Of Levenshtein distance

pathall · January 11, 2021, 8:12pm

In our writing group today, @rgriscom mentioned something called the Levenshtein distance, and @SarahDopierala, @Andrew_Harvey, and I talked about it. I thought it would be fun to start a topic.

Here’s the Wikipedia article:

Basically the idea is to do with what is sometimes called “fuzzy matching” or “string edit distance”.

I found this cool demo which will give you an idea of how it works:

https://phiresky.github.io/levenshtein-demo/

In this case the distance between elephant and relevant is 3. That’s because it takes 3 changes (“edits”) to turn one into the other:

Insert initial r
Replace p with v
Delete h

This is the basis for fuzzy matching a search string to all the strings in a list. Basically you calculate the Levenshtein distance for the search string vs each word in the list, and sort. The ones with small Levenshteins might be typos, or variants, or related words, or whatever. (In @rgriscom’s case the goal was to search for duplicate names in a big list of speakers.)

“You’re welcome!” — Vladimir Levenshtein

rgriscom · January 12, 2021, 11:23am

Thanks for this background info, Pat! Here is a quick colab notebook demonstrating how to calculate the Levenshtein distance between two strings in Python:

rgriscom · January 14, 2021, 8:56am

Just taking it a step further…

Here is a second version of the script which allows for multiple languages (or varieties). It displays a table of the distances for each pair and calculates the languages which have the lowest distance and greatest distance. Then I added on some hierarchical clustering code I gleaned from the interwebz to make a nice-looking dendrogram.

Some potential next steps:

Tweak the script so that it accepts a .csv file as input with multiple cognates for multiple languages, and calculates the average distance across all cognates for each language pair.
Try using a different distance calculation method

rgriscom · January 14, 2021, 10:50am

Try using LingPy

aryaman · January 27, 2021, 6:48pm

Are there any good distance calculation methods between two IPA strings? Wondering if you can use distance between phones in terms of place of articulation, manner, etc. to have a finer picture than just Levenshtein.

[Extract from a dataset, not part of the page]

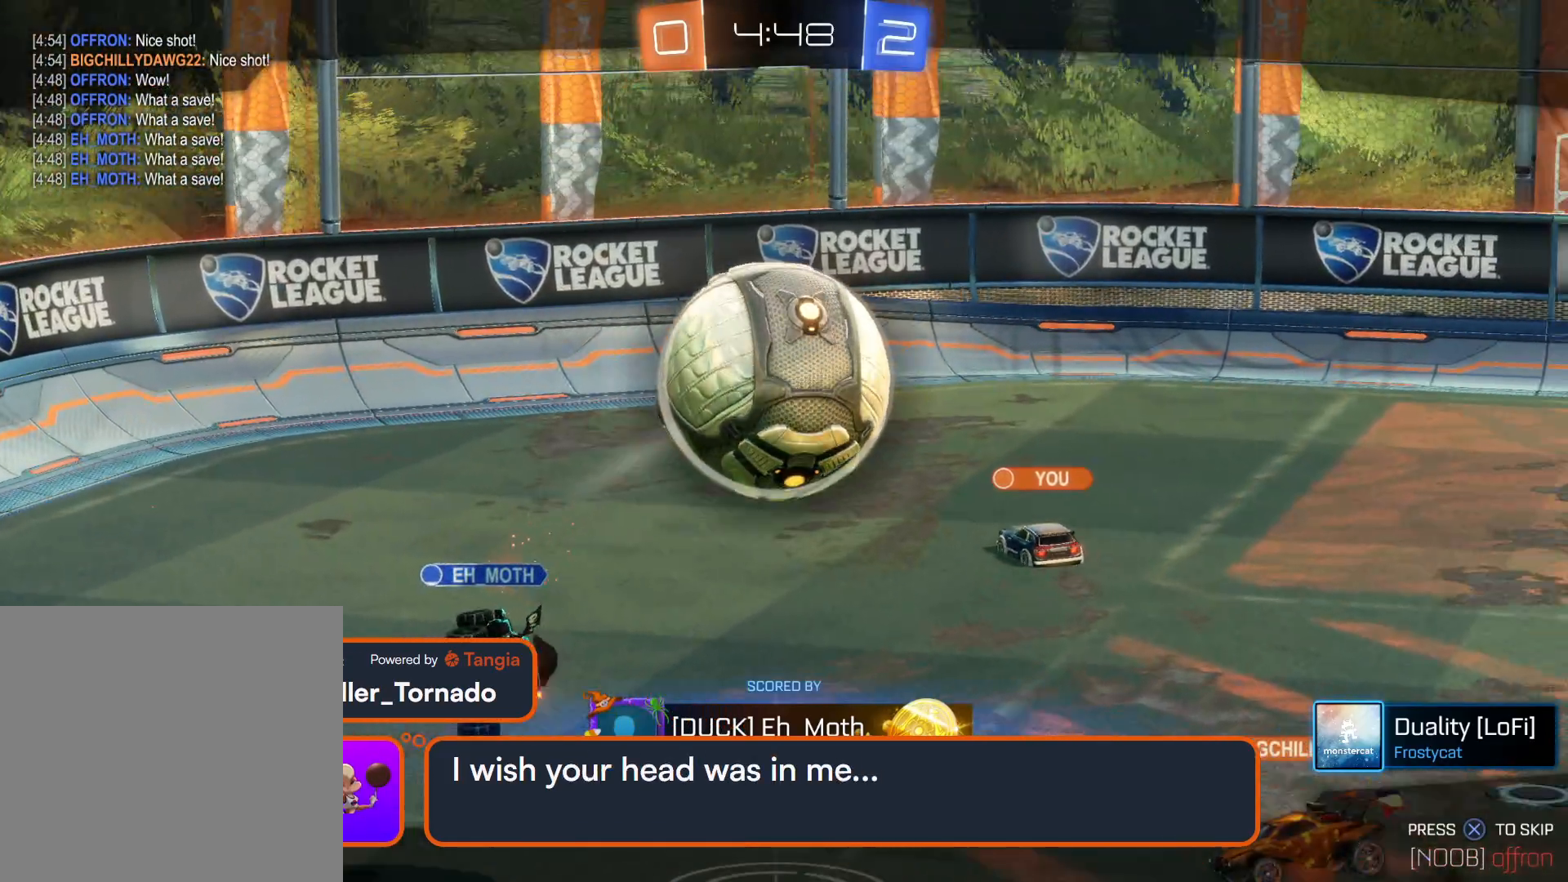
{"buttons": [], "left_stick": "center", "right_stick": "center", "events": []}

pathall · January 27, 2021, 8:43pm

Yeah this is an interesting idea, @rgriscom and @Andrew_Harvey and I were talking about it a little a while back. The distance can be calculated for strings of arrays just like for strings (at least for some implementations):

(Found a random implementation).

let levenshtein = ( first, second ) => {
	let d	 = []
	let flen = first.length
	let slen = second.length
	
	for( i = 0; i <= flen; i++ ){
		d[i] = d[i] ? d[i] : []
		d[i][0] = i
	}
	
	for( j = 0; j <= slen; j++ ){
		d[0][j] = d[0][j] ? d[0][j] : [];
		d[0][j] = j
	}
	
	for( j = 1; j <= slen; j++ ){
		for( i = 1; i <= flen; i++ ){
			if( first[i - 1] == second[j - 1] ){
				d[i][j] = d[i-1][j-1]
			} else {
				d[i][j] = Math.min( 
					d[i-1][j]	+ 1, 
					d[i][j-1]	+ 1, 
					d[i-1][j-1] + 2 
				)
			}
		}
	}
	
	return d[flen][slen]
}


let a = "houses"
let b = "louse"

levenshtein(a,b) === levenshtein(a.split(""), b.split(""))

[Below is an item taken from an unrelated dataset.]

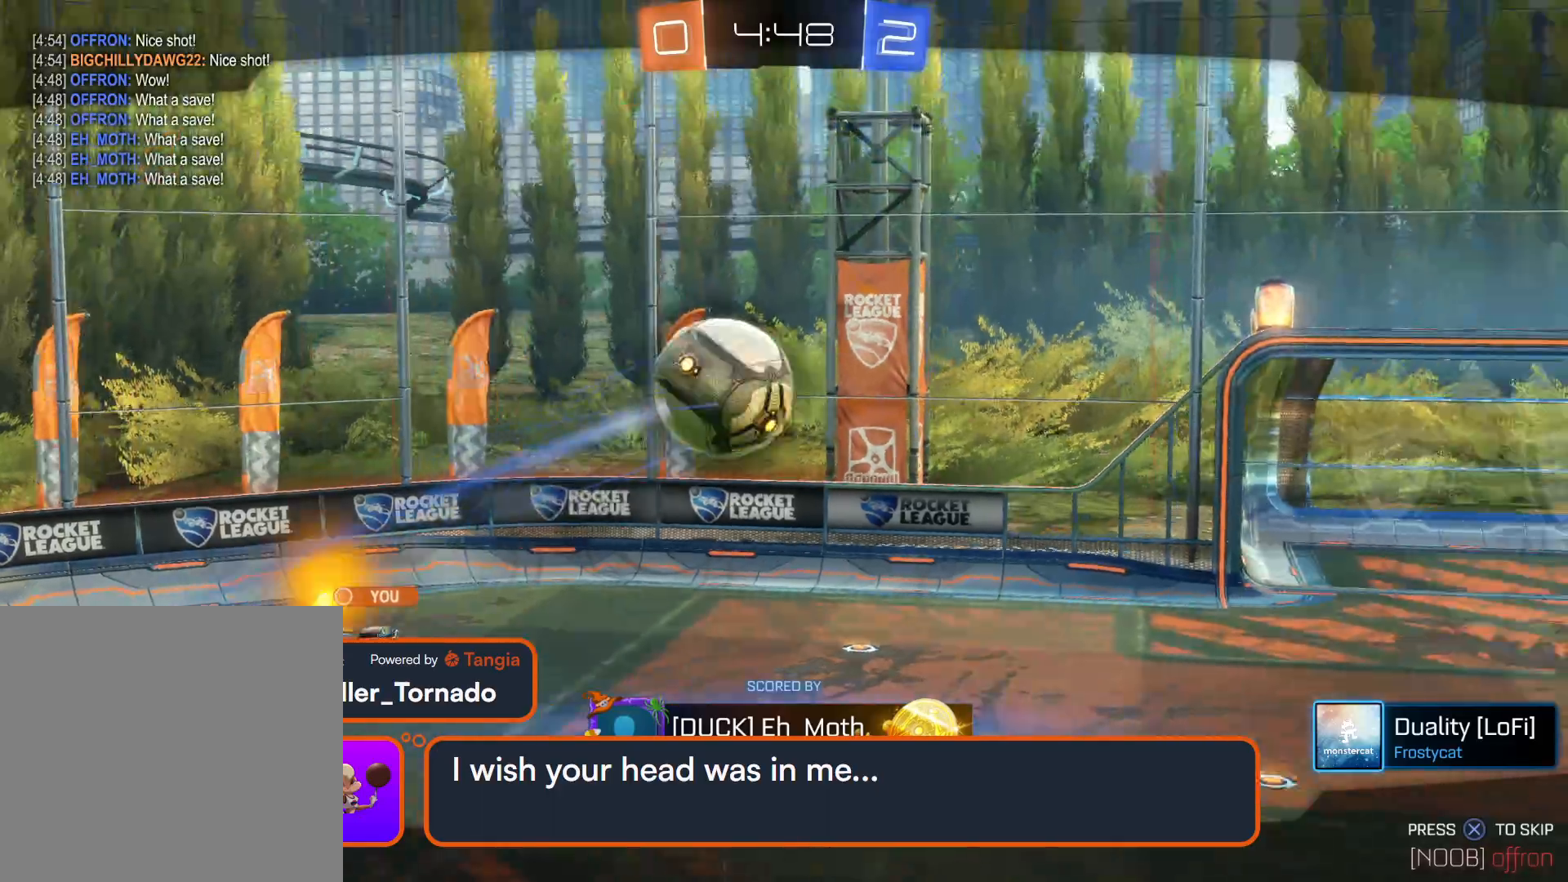
{"buttons": [], "left_stick": "center", "right_stick": "center", "events": []}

Given that, it seems like you could factor in a function that weights the distance with a phonetic distance in terms of features, so like maybe p and b a represented as

let p = {"manner": "plosive", "place": "bilabial", "voicing":"voiceless", "ipa": "p"}
let b = {"manner": "plosive", "place": "bilabial", "voicing":"voiced", "ipa": "b"}
// and so forth…

and then

distance(p, b) // this returns 1 or something

It could get a little hairy — is distance(p,b) less than or equal to distance(p,t)? But it seems doable.

This one seems to review the topic (though it’s old):

Kondrak, Grzegorz. 2003. Phonetic Alignment and Similarity. Computers and the Humanities 37(3). 273–291. doi:10.1023/A:1025071200644.

And this is throws some cold water on the idea for cognate similarity:

Greenhill, Simon J. 2011. Levenshtein Distances Fail to Identify Language Relationships Accurately. Computational Linguistics 37(4). 689–698.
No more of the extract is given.